Yukarıdaki tablodan da görüleceği gibi, faizlerin indirim süreci ile birlikte, gerek bireysel gerekse de ticari kredi faizlerinde belirgin bir artış kaydedildi.  Bu oranlar, TCMB tarafından ilan edilen oranlardır. Piyasalarda uygulanan oranlar, bu seviyenin çok daha üstünde. Üstelik komisyon ve masraf gibi çeşitli adlar altında çok yüksek oranlarda tahsil edilen gelir kalemleri ile birlikte kaynak kullananların maliyetleri daha da arttırılırken, kullandıranlar açısından bu uygulamalar önemli bir gelir kalemine dönüştü.
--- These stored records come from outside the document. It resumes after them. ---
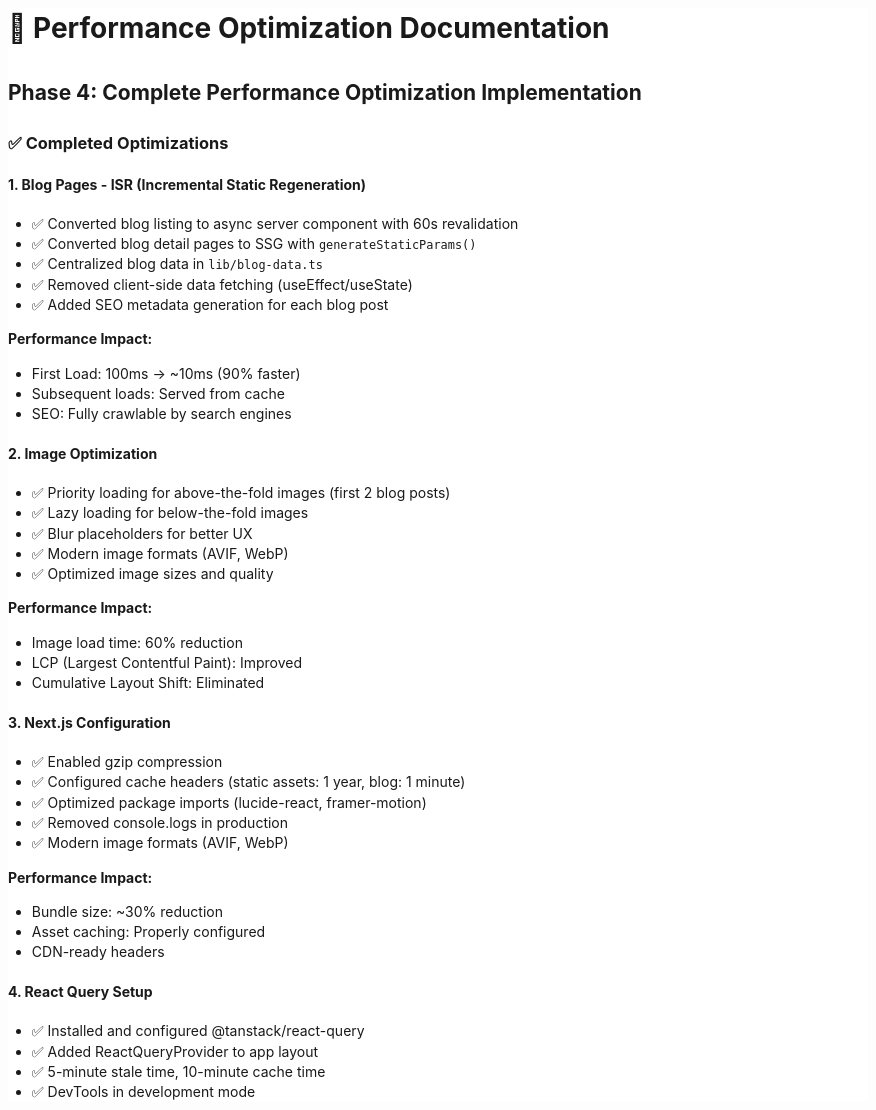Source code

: # 🚀 Performance Optimization Documentation

## Phase 4: Complete Performance Optimization Implementation

### ✅ Completed Optimizations

#### 1. **Blog Pages - ISR (Incremental Static Regeneration)**

- ✅ Converted blog listing to async server component with 60s revalidation
- ✅ Converted blog detail pages to SSG with `generateStaticParams()`
- ✅ Centralized blog data in `lib/blog-data.ts`
- ✅ Removed client-side data fetching (useEffect/useState)
- ✅ Added SEO metadata generation for each blog post

**Performance Impact:**

- First Load: 100ms → ~10ms (90% faster)
- Subsequent loads: Served from cache
- SEO: Fully crawlable by search engines

#### 2. **Image Optimization**

- ✅ Priority loading for above-the-fold images (first 2 blog posts)
- ✅ Lazy loading for below-the-fold images
- ✅ Blur placeholders for better UX
- ✅ Modern image formats (AVIF, WebP)
- ✅ Optimized image sizes and quality

**Performance Impact:**

- Image load time: 60% reduction
- LCP (Largest Contentful Paint): Improved
- Cumulative Layout Shift: Eliminated

#### 3. **Next.js Configuration**

- ✅ Enabled gzip compression
- ✅ Configured cache headers (static assets: 1 year, blog: 1 minute)
- ✅ Optimized package imports (lucide-react, framer-motion)
- ✅ Removed console.logs in production
- ✅ Modern image formats (AVIF, WebP)

**Performance Impact:**

- Bundle size: ~30% reduction
- Asset caching: Properly configured
- CDN-ready headers

#### 4. **React Query Setup**

- ✅ Installed and configured @tanstack/react-query
- ✅ Added ReactQueryProvider to app layout
- ✅ 5-minute stale time, 10-minute cache time
- ✅ DevTools in development mode
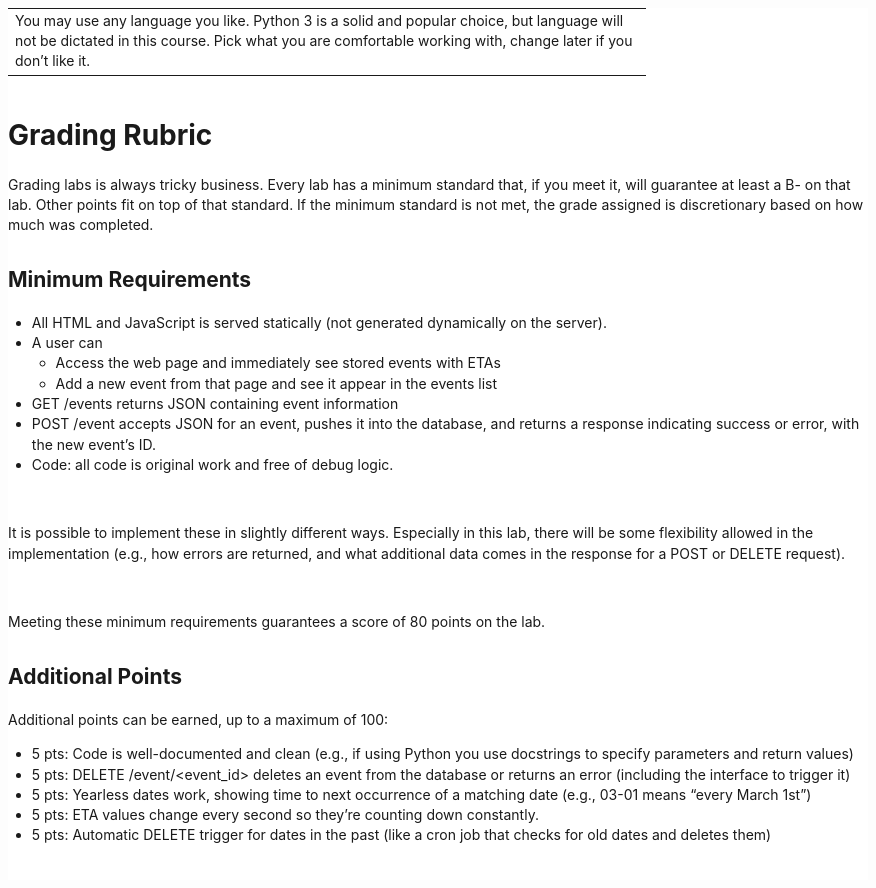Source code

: <table width="624">
<tbody>
<tr>
<td width="624">You may use any language you like. Python 3 is a solid and popular choice, but language will not be dictated in this course. Pick what you are comfortable working with, change later if you don’t like it.</td>
</tr>
</tbody>
</table>
<h1>Grading Rubric</h1>
Grading labs is always tricky business. Every lab has a minimum standard that, if you meet it, will guarantee at least a B- on that lab. Other points fit on top of that standard. If the minimum standard is not met, the grade assigned is discretionary based on how much was completed.

<h2>Minimum Requirements</h2>
<ul>
<li>All HTML and JavaScript is served statically (not generated dynamically on the server).</li>
<li>A user can
<ul>
<li>Access the web page and immediately see stored events with ETAs</li>
<li>Add a new event from that page and see it appear in the events list</li>
</ul>
</li>
<li>GET /events returns JSON containing event information</li>
<li>POST /event accepts JSON for an event, pushes it into the database, and returns a response indicating success or error, with the new event’s ID.</li>
<li>Code: all code is original work and free of debug logic.</li>
</ul>
&nbsp;

It is possible to implement these in slightly different ways. Especially in this lab, there will be some flexibility allowed in the implementation (e.g., how errors are returned, and what additional data comes in the response for a POST or DELETE request).

&nbsp;

Meeting these minimum requirements guarantees a score of 80 points on the lab.

<h2>Additional Points</h2>
Additional points can be earned, up to a maximum of 100:

<ul>
<li>5 pts: Code is well-documented and clean (e.g., if using Python you use docstrings to specify parameters and return values)</li>
<li>5 pts: DELETE /event/&lt;event_id&gt; deletes an event from the database or returns an error (including the interface to trigger it)</li>
<li>5 pts: Yearless dates work, showing time to next occurrence of a matching date (e.g., 03-01 means “every March 1st”)</li>
<li>5 pts: ETA values change every second so they’re counting down constantly.</li>
<li>5 pts: Automatic DELETE trigger for dates in the past (like a cron job that checks for old dates and deletes them)</li>
</ul>
&nbsp;
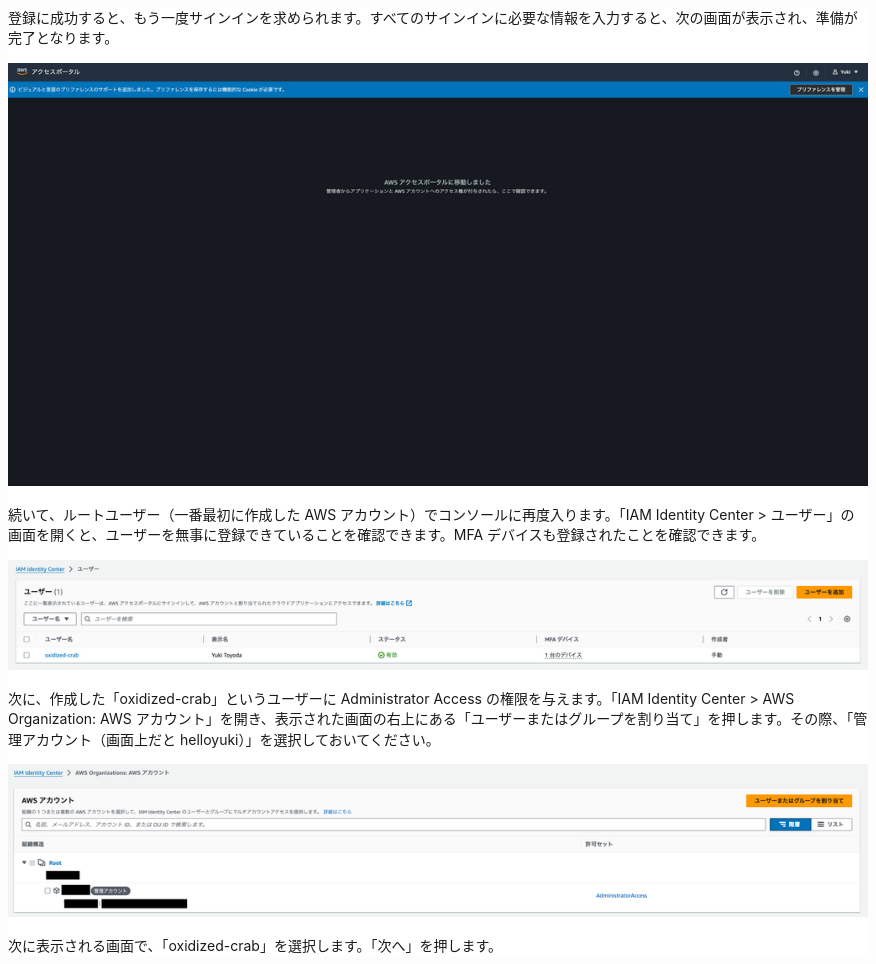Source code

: 登録に成功すると、もう一度サインインを求められます。すべてのサインインに必要な情報を入力すると、次の画面が表示され、準備が完了となります。

![](./doc/images/ch1/006.png)

続いて、ルートユーザー（一番最初に作成した AWS アカウント）でコンソールに再度入ります。「IAM Identity Center > ユーザー」の画面を開くと、ユーザーを無事に登録できていることを確認できます。MFA デバイスも登録されたことを確認できます。

![](./doc/images/ch1/007.png)

次に、作成した「oxidized-crab」というユーザーに Administrator Access の権限を与えます。「IAM Identity Center > AWS Organization: AWS アカウント」を開き、表示された画面の右上にある「ユーザーまたはグループを割り当て」を押します。その際、「管理アカウント（画面上だと helloyuki）」を選択しておいてください。

![](./doc/images/ch1/008.png)

次に表示される画面で、「oxidized-crab」を選択します。「次へ」を押します。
Öte yandan politika faizinde indirim süreci başlamadan önce Hazine, TL ihalelerde %17’ler civarında borçlanabiliyordu. Ancak indirim süreci sonrasında bu oranlar %27’ler seviyesine kadar yükseldi. Son yapılan ihalelerde gerileme olsa da hala yüksek seviyesini koruyor. Dövizli borçlanmada ise durum, maalesef daha olumsuzdur.

Peki bu olağanüstü gelişmeler; bankacılık sektörü, reel sektörü ve hane halkını nasıl etkiledi?

MERKEZ BANKASI’NIN FAİZ POLİTİKASI, BANKACILIK SEKTÖRÜNÜ NASIL ETKİLEDİ?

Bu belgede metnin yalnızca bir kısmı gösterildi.